----- RECORDS SUPPLIED
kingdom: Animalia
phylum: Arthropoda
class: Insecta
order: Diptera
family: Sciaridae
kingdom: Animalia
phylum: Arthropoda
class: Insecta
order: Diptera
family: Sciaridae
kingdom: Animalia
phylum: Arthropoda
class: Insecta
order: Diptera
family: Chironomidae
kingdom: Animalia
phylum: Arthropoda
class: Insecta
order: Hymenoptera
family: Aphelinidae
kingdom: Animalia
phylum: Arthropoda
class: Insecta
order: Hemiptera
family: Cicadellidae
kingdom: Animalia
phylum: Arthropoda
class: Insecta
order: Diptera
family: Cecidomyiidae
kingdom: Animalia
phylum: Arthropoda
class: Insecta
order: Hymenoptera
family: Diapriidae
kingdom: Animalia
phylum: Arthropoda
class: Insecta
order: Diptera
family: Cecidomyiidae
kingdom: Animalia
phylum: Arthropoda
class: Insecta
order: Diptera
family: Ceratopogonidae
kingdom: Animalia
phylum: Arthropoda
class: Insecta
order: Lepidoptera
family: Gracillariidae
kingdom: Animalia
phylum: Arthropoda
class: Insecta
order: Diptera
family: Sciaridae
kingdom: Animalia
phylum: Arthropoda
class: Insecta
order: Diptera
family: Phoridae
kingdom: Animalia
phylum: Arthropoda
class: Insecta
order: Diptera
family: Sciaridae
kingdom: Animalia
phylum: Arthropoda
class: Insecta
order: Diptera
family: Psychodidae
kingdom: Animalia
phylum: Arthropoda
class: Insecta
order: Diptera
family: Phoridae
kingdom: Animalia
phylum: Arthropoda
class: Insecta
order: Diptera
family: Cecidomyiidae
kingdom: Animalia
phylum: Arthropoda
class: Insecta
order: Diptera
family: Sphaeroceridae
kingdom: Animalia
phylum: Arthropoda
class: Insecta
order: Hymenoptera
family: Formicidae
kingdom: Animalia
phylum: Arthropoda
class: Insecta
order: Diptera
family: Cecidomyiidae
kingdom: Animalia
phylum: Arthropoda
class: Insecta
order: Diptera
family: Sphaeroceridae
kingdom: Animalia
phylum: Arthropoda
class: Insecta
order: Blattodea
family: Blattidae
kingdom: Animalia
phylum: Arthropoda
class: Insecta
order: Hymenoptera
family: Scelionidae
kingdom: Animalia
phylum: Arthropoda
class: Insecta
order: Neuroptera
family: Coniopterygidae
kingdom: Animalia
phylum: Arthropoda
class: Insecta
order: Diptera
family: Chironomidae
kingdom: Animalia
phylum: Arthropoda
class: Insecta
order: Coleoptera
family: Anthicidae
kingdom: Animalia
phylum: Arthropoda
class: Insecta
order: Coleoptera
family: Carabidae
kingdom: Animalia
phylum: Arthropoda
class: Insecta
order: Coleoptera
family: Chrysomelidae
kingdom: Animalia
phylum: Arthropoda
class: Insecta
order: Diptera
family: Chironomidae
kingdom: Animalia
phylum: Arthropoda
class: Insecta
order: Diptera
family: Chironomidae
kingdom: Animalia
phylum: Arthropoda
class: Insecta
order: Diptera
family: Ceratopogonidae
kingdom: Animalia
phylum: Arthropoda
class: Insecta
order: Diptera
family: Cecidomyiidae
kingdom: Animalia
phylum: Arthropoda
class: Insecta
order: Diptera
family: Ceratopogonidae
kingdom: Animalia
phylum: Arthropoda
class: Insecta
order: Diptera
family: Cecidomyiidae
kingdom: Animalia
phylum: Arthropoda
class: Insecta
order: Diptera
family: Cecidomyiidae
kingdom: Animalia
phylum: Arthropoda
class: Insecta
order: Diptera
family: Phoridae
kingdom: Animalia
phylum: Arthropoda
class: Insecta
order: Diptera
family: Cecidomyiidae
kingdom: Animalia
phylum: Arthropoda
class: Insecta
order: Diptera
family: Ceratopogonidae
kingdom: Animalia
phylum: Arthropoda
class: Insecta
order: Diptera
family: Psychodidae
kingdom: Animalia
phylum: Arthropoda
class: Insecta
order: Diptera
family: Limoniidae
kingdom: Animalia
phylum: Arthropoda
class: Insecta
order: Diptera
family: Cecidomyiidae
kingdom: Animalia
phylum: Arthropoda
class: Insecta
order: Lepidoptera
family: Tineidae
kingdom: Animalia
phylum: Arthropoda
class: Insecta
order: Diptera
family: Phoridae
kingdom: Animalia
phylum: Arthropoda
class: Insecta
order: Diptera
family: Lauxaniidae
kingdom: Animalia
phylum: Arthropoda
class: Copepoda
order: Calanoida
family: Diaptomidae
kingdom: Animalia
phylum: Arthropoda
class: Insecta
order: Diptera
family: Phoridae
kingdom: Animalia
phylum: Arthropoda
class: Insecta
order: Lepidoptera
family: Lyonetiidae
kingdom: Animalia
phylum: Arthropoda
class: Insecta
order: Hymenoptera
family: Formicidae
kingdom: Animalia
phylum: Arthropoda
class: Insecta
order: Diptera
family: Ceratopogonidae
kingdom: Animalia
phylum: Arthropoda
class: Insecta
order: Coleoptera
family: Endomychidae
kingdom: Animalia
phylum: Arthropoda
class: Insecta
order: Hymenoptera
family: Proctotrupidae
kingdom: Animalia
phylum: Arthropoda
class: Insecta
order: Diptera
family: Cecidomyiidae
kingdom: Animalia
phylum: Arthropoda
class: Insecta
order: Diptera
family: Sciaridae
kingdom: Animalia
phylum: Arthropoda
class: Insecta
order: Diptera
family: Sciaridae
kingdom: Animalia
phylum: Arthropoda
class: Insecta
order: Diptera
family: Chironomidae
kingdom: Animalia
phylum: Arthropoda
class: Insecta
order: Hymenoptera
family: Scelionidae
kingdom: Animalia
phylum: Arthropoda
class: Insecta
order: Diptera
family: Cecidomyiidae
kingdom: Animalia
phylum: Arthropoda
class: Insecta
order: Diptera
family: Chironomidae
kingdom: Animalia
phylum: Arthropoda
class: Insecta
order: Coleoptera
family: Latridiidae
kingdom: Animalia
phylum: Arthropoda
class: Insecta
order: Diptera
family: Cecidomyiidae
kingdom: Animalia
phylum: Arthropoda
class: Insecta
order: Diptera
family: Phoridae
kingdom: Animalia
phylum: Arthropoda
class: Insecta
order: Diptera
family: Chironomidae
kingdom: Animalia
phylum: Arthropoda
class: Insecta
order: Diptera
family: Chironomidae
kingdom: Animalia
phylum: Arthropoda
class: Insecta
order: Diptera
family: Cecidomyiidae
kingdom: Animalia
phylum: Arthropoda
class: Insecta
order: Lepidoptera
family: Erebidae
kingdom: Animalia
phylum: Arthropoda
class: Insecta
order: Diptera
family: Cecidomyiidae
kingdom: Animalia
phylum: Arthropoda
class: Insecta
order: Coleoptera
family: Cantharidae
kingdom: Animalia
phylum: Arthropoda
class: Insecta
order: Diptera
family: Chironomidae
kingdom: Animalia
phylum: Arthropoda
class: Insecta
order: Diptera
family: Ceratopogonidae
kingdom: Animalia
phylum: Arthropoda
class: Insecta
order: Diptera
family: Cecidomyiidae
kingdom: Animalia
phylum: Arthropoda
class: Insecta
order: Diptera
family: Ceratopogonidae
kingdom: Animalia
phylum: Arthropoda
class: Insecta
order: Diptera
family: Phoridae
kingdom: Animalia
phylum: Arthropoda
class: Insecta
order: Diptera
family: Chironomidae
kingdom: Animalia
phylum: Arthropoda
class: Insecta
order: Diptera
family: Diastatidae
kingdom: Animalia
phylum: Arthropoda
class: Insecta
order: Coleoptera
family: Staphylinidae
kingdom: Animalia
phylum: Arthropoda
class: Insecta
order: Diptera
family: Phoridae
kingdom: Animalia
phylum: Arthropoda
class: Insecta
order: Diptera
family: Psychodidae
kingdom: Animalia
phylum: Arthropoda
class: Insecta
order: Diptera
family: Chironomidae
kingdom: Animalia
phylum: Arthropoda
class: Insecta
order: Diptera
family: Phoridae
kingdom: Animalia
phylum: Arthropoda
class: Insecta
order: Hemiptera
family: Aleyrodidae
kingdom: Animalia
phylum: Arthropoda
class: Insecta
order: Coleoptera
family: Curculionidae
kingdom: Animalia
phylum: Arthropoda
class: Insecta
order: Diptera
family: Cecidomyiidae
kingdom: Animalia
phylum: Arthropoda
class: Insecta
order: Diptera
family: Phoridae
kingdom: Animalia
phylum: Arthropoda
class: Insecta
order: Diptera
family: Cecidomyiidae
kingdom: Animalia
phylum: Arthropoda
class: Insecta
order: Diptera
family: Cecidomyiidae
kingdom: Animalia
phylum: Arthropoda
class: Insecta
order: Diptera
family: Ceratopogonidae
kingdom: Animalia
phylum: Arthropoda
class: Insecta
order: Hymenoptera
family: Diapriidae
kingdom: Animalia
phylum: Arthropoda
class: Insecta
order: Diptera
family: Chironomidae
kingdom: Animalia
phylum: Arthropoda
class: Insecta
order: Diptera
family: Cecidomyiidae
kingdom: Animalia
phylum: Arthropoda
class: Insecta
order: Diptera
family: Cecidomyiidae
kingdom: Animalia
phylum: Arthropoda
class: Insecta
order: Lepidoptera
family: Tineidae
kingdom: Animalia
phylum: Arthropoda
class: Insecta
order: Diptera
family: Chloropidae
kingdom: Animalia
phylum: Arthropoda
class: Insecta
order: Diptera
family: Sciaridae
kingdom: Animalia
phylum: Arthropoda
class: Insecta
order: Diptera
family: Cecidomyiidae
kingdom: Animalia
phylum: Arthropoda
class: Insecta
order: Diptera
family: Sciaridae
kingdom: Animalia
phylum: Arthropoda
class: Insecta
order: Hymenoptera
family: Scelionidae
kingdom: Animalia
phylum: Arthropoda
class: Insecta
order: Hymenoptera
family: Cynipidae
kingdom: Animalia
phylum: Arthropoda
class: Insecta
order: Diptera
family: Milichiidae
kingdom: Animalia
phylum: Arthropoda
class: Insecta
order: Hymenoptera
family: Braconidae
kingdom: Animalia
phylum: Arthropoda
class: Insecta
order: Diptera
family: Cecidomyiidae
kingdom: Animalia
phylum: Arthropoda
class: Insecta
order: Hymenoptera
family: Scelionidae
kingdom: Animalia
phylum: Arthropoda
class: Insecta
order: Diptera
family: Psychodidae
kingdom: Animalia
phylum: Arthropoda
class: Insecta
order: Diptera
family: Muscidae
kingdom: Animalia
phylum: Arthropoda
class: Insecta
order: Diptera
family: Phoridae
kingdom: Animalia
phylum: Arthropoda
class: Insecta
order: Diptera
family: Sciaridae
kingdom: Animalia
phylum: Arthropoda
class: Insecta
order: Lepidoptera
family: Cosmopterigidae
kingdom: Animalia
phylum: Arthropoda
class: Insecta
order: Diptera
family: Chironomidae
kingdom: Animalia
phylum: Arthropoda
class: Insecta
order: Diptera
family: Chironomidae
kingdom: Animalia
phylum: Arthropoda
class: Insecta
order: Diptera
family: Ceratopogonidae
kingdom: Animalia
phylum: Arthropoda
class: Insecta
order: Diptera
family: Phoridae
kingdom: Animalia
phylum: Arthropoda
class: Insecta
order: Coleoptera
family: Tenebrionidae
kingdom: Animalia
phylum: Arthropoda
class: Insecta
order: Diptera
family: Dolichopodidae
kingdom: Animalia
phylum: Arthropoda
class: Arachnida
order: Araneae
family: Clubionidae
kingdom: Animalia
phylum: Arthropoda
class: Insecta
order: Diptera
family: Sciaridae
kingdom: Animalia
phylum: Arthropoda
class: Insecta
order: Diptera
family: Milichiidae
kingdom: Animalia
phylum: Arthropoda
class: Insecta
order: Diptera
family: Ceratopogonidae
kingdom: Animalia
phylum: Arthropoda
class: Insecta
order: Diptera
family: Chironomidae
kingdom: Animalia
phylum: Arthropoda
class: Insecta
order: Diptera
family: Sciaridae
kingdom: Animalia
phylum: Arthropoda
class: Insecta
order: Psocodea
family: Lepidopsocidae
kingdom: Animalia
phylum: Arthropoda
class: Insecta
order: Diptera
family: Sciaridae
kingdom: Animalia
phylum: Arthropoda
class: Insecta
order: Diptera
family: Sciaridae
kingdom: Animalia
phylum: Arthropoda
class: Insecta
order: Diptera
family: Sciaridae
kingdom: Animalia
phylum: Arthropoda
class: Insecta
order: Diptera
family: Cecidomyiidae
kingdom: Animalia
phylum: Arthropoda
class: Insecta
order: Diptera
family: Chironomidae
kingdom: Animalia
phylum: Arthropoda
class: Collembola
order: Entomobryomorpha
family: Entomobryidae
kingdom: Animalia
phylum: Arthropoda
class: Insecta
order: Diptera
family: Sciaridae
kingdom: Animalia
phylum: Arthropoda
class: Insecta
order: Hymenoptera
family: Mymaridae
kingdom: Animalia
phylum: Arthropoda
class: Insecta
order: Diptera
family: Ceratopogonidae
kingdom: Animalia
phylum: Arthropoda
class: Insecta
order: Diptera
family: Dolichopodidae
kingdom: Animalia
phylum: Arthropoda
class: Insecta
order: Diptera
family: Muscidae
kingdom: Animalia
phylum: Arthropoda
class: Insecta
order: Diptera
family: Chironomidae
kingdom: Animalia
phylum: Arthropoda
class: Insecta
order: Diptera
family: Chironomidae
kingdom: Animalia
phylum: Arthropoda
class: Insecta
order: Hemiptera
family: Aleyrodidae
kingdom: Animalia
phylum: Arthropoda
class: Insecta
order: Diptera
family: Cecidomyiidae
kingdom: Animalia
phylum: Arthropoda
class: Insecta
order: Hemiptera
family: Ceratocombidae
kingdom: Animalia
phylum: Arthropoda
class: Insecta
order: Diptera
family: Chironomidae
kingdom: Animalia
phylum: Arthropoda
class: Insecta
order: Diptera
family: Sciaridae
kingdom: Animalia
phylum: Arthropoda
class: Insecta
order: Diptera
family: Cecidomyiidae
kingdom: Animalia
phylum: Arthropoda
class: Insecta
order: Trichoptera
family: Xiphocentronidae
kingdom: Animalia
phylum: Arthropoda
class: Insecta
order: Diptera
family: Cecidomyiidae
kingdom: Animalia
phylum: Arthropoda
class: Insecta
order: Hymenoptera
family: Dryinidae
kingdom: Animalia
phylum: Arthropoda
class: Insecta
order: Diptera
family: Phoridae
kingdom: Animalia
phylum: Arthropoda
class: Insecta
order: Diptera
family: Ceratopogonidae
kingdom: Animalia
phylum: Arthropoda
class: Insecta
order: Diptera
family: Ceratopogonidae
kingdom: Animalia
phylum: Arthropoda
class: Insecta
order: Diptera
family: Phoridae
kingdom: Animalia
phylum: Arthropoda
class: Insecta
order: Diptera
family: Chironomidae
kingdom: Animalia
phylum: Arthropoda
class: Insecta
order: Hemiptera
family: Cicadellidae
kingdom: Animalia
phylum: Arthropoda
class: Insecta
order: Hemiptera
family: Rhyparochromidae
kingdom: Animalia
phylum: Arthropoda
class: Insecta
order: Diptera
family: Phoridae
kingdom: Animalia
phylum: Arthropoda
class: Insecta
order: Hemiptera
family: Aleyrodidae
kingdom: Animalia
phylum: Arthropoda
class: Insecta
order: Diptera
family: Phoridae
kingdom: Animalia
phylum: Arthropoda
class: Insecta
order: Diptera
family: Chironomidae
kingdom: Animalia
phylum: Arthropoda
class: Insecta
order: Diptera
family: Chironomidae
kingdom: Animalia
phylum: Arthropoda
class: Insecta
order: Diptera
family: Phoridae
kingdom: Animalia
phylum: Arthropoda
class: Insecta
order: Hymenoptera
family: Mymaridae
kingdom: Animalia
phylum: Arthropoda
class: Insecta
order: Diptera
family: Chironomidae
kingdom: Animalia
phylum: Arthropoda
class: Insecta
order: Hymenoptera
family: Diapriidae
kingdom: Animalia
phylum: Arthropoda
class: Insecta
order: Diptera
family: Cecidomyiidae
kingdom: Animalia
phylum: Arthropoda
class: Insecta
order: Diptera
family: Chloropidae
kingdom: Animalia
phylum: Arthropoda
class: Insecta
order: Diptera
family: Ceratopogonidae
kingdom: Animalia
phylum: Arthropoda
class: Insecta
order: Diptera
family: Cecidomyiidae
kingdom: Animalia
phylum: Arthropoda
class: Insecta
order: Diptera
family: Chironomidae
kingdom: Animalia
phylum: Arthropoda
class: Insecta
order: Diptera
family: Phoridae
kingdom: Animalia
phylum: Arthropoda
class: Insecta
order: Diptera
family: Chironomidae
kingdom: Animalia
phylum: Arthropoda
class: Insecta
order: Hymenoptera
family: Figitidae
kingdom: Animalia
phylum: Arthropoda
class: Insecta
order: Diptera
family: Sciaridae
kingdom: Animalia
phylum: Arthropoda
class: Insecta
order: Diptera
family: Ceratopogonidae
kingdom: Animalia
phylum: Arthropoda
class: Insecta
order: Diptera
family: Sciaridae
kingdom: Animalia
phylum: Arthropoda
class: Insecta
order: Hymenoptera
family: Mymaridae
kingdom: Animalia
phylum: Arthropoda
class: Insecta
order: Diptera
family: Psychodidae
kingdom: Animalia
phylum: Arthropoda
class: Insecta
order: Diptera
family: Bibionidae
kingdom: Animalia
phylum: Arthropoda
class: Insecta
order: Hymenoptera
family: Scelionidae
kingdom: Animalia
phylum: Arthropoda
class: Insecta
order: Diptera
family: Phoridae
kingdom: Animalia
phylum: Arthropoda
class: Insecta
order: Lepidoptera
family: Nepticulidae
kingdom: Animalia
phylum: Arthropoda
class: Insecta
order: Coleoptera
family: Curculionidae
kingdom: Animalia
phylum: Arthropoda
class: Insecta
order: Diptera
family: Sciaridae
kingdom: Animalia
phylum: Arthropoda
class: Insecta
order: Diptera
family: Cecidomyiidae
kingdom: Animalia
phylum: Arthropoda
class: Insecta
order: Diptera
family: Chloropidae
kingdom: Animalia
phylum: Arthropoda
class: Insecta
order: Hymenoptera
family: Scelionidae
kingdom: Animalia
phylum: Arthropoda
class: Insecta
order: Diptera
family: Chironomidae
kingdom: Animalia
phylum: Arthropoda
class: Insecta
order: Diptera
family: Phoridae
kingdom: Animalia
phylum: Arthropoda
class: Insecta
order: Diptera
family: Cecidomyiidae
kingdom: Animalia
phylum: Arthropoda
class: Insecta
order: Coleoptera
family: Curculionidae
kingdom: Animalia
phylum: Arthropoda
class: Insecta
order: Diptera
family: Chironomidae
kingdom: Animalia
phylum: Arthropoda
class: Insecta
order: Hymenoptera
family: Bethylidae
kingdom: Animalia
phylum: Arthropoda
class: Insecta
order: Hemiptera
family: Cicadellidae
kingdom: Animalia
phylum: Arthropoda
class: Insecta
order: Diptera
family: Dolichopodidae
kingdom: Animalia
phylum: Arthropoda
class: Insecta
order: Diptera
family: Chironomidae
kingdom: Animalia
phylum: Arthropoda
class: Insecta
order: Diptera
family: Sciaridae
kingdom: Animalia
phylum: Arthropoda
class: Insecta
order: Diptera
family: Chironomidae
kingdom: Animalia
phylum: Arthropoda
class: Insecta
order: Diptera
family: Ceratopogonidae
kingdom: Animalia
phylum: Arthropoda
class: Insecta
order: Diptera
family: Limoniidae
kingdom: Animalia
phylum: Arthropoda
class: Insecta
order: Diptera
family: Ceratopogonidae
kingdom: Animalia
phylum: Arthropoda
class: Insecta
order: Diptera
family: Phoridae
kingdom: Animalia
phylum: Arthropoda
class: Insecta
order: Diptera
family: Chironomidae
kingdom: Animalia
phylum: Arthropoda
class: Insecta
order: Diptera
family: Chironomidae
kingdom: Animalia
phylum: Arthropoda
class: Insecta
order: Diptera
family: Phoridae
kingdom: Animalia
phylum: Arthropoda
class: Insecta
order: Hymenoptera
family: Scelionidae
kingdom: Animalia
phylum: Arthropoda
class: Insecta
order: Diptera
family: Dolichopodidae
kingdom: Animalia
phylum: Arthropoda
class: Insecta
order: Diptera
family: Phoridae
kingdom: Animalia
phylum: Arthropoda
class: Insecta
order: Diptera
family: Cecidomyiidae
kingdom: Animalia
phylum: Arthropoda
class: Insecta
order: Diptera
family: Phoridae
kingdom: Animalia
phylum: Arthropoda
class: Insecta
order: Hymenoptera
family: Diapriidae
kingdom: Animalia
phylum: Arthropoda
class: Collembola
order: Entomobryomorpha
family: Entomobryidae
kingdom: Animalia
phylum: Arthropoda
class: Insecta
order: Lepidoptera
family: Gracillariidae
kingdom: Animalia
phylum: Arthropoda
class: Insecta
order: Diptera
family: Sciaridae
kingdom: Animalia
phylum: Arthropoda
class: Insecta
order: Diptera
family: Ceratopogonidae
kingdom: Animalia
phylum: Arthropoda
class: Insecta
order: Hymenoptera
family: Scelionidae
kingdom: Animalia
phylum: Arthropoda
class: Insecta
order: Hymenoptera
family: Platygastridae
----------
WHAT YOU NEED TO DO ->
Put the lines of the material, from its first line through the line containing "order: Blattodea", into a JSON list of strings with one string per line and blank lines omitted.

FINISHED TASK ->
[
  "kingdom: Animalia",
  "phylum: Arthropoda",
  "class: Insecta",
  "order: Diptera",
  "family: Sciaridae",
  "kingdom: Animalia",
  "phylum: Arthropoda",
  "class: Insecta",
  "order: Diptera",
  "family: Sciaridae",
  "kingdom: Animalia",
  "phylum: Arthropoda",
  "class: Insecta",
  "order: Diptera",
  "family: Chironomidae",
  "kingdom: Animalia",
  "phylum: Arthropoda",
  "class: Insecta",
  "order: Hymenoptera",
  "family: Aphelinidae",
  "kingdom: Animalia",
  "phylum: Arthropoda",
  "class: Insecta",
  "order: Hemiptera",
  "family: Cicadellidae",
  "kingdom: Animalia",
  "phylum: Arthropoda",
  "class: Insecta",
  "order: Diptera",
  "family: Cecidomyiidae",
  "kingdom: Animalia",
  "phylum: Arthropoda",
  "class: Insecta",
  "order: Hymenoptera",
  "family: Diapriidae",
  "kingdom: Animalia",
  "phylum: Arthropoda",
  "class: Insecta",
  "order: Diptera",
  "family: Cecidomyiidae",
  "kingdom: Animalia",
  "phylum: Arthropoda",
  "class: Insecta",
  "order: Diptera",
  "family: Ceratopogonidae",
  "kingdom: Animalia",
  "phylum: Arthropoda",
  "class: Insecta",
  "order: Lepidoptera",
  "family: Gracillariidae",
  "kingdom: Animalia",
  "phylum: Arthropoda",
  "class: Insecta",
  "order: Diptera",
  "family: Sciaridae",
  "kingdom: Animalia",
  "phylum: Arthropoda",
  "class: Insecta",
  "order: Diptera",
  "family: Phoridae",
  "kingdom: Animalia",
  "phylum: Arthropoda",
  "class: Insecta",
  "order: Diptera",
  "family: Sciaridae",
  "kingdom: Animalia",
  "phylum: Arthropoda",
  "class: Insecta",
  "order: Diptera",
  "family: Psychodidae",
  "kingdom: Animalia",
  "phylum: Arthropoda",
  "class: Insecta",
  "order: Diptera",
  "family: Phoridae",
  "kingdom: Animalia",
  "phylum: Arthropoda",
  "class: Insecta",
  "order: Diptera",
  "family: Cecidomyiidae",
  "kingdom: Animalia",
  "phylum: Arthropoda",
  "class: Insecta",
  "order: Diptera",
  "family: Sphaeroceridae",
  "kingdom: Animalia",
  "phylum: Arthropoda",
  "class: Insecta",
  "order: Hymenoptera",
  "family: Formicidae",
  "kingdom: Animalia",
  "phylum: Arthropoda",
  "class: Insecta",
  "order: Diptera",
  "family: Cecidomyiidae",
  "kingdom: Animalia",
  "phylum: Arthropoda",
  "class: Insecta",
  "order: Diptera",
  "family: Sphaeroceridae",
  "kingdom: Animalia",
  "phylum: Arthropoda",
  "class: Insecta",
  "order: Blattodea"
]